LINTAS-KHATULISTIWA.COM Pangkep – Sabtu, 10 Mei 2025 – Di tengah medan pegunungan Pangkep yang terjal, seorang anggota Laskar Merah Putih, Ichal (35), mengais rezeki, bukan lewat konflik, tetapi lewat tradisi lama memanen madu hutan. Ichal, warga Kampung Baru di Kel. Labakkang Kec. Labakkang Kab. Pangkep, telah mengelola dan mendapatkan madu asli langsung dari sarang lebah liar yang berada di pegunungan selama bertahun-tahun, menunjukkan potensi pertumbuhan ekonomi yang signifikan di masyarakat.
Menurut investigasi Lintas-khatulistiwa.com, proses pemanenan madu Ichal merupakan bukti dedikasi dan keterhubungannya dengan alam. Untuk mengumpulkan emas cair yang berharga itu, Ichal melakukan ekspedisi tiga hari ke jantung pegunungan Pangkep, berkemah di dalam hutan selama musim puncak panen madu.
Ichal tidak mengerjakan tugas berat ini sendirian. Ia bekerja sama erat dengan keluarganya, yang tinggal di daerah pegunungan Pangkep, memanfaatkan pemahaman mendalam mereka tentang lingkungan setempat dan praktik pemeliharaan lebah tradisional.

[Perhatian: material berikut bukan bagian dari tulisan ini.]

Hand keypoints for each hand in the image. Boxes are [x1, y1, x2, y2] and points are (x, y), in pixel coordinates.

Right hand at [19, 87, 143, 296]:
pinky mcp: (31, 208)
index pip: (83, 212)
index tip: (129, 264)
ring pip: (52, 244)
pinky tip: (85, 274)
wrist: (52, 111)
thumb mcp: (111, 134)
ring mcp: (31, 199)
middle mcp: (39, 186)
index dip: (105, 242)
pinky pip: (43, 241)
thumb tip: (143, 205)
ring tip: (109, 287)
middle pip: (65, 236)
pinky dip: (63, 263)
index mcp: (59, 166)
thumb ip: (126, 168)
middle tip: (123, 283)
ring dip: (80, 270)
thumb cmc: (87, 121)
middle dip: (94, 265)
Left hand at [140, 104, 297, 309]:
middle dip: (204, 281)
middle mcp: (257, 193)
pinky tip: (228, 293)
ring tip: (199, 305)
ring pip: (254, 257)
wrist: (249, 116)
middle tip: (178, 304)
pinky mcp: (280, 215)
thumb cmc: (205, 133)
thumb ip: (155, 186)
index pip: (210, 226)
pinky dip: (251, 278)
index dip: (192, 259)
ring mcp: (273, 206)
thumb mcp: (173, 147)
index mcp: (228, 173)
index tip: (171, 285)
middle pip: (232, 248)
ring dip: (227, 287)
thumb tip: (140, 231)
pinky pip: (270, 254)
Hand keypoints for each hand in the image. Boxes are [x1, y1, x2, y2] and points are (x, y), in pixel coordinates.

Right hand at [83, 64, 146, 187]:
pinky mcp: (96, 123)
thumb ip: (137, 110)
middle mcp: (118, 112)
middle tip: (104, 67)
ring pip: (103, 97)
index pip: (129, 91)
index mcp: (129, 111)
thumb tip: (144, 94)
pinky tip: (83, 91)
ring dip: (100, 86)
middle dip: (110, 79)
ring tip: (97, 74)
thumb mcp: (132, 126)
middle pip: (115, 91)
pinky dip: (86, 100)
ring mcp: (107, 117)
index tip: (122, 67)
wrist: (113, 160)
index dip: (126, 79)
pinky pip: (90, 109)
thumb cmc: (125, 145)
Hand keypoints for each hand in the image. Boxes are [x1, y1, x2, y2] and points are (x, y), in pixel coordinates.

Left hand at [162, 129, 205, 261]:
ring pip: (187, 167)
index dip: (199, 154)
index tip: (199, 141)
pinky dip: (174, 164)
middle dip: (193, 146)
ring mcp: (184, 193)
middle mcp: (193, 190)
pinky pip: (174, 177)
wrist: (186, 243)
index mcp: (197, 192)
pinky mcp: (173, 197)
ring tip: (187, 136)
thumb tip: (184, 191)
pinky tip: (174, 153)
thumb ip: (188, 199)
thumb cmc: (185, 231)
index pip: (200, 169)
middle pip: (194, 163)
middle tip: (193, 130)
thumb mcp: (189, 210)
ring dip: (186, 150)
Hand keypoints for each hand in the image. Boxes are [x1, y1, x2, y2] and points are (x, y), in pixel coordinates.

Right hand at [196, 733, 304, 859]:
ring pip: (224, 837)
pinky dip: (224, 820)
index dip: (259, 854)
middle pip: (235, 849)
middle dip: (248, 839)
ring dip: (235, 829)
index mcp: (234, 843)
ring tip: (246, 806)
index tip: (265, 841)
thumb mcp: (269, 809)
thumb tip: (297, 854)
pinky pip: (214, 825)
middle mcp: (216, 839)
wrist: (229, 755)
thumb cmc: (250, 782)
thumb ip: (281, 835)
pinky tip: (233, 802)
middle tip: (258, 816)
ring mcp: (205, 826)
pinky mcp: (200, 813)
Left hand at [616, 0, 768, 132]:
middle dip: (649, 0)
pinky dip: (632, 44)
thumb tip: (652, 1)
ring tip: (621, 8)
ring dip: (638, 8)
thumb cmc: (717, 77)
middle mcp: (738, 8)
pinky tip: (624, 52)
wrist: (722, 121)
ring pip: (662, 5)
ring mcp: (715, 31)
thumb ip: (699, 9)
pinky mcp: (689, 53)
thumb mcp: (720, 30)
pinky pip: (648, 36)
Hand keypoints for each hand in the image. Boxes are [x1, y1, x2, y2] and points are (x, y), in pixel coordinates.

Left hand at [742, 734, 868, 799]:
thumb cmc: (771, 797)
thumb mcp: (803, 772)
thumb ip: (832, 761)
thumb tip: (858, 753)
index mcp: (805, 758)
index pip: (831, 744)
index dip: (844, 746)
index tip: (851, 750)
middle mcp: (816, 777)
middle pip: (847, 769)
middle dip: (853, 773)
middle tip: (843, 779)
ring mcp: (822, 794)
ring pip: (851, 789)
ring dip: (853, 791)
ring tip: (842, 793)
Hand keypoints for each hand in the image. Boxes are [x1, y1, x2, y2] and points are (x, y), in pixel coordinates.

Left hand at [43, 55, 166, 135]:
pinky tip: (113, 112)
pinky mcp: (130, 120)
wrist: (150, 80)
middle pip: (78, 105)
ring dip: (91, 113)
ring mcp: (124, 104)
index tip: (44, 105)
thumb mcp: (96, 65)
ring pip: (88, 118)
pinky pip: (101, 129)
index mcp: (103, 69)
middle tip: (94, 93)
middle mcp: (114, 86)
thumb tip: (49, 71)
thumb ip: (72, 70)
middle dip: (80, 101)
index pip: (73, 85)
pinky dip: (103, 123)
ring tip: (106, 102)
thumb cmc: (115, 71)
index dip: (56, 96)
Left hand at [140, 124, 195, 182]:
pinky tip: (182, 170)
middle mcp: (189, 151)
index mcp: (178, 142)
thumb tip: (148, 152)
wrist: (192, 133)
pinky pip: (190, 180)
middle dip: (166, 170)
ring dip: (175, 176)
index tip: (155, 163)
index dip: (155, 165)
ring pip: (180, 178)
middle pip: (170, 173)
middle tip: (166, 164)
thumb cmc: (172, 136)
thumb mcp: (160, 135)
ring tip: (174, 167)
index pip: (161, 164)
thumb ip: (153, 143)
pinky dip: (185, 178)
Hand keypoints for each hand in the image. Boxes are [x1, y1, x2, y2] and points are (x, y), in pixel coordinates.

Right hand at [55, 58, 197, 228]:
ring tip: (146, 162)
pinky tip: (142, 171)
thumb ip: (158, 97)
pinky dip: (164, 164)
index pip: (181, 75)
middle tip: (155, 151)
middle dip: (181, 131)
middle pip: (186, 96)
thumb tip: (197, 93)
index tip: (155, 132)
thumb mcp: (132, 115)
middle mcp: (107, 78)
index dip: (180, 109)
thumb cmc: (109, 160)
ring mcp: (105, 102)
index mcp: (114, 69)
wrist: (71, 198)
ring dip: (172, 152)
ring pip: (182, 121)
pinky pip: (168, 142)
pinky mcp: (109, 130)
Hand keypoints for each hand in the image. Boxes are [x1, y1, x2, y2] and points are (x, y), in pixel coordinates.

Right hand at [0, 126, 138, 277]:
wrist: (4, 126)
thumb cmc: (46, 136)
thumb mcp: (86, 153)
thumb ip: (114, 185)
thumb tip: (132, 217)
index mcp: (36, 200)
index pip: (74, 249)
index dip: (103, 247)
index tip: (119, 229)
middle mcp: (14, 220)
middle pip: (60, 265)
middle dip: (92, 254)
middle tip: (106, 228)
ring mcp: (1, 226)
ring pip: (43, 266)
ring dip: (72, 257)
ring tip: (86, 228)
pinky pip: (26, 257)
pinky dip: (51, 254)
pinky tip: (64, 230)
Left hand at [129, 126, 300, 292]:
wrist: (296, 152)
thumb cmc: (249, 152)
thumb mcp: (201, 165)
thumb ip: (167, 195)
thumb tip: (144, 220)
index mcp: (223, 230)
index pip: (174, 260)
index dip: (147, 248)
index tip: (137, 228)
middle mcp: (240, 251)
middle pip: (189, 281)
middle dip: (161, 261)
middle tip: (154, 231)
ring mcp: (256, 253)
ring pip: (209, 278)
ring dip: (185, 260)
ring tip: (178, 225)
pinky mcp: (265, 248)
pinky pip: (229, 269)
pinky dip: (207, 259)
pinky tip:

Selama tiga hari menjelajah hutan, Ichal biasanya mengumpulkan sekitar 40 liter madu mentah. Sekembalinya ke Labakkang, ia dengan hati-hati mengemas madu tersebut dan menjualnya seharga Rp 150.000 per botol (335 ml), yang menjadi sumber pendapatan yang berharga bagi keluarganya.
Keberhasilan usaha madu Ichal menunjukkan potensi ekonomi yang signifikan dari pemanenan madu hutan secara berkelanjutan di Kabupaten Pangkep. Namun, untuk mewujudkan potensi penuh industri ini diperlukan dukungan, terutama dari lembaga pemerintah.
Ketua Laskar Merah Putih Markas Cabang Kab. Pangkep Aco Paranrang berharap, Pemerintah daerah, khususnya Dinas terkait Kab. Pangkep, dapat memainkan peran penting dalam membina sektor yang sedang berkembang pesat ini. dan dapat memeberikan dukungan pelatihan dan lokakarya kepada para pemanen madu lokal tentang praktik terbaik dalam pemeliharaan lebah berkelanjutan, pengelolaan madu berkualitas, dan pemasaran produk yang efektif.
Juga, memfasilitasi akses ke pasar yang lebih besar melalui kampanye promosi dan kolaborasi dengan pengecer dan distributor. Ini akan membantu produsen lokal seperti Ichal menjangkau basis konsumen yang lebih luas dan meningkatkan penjualan mereka.
Dengan dukungan dan sumber daya yang tepat, pemanenan madu hutan dapat menjadi landasan ekonomi masyarakat Pangkep yang berkelanjutan, memberdayakan keluarga setempat, dan melestarikan warisan alam yang unik di wilayah tersebut. Kisah Ichal adalah bukti dari peluang indah yang dapat ditemukan di jantung pegunungan Pangkep.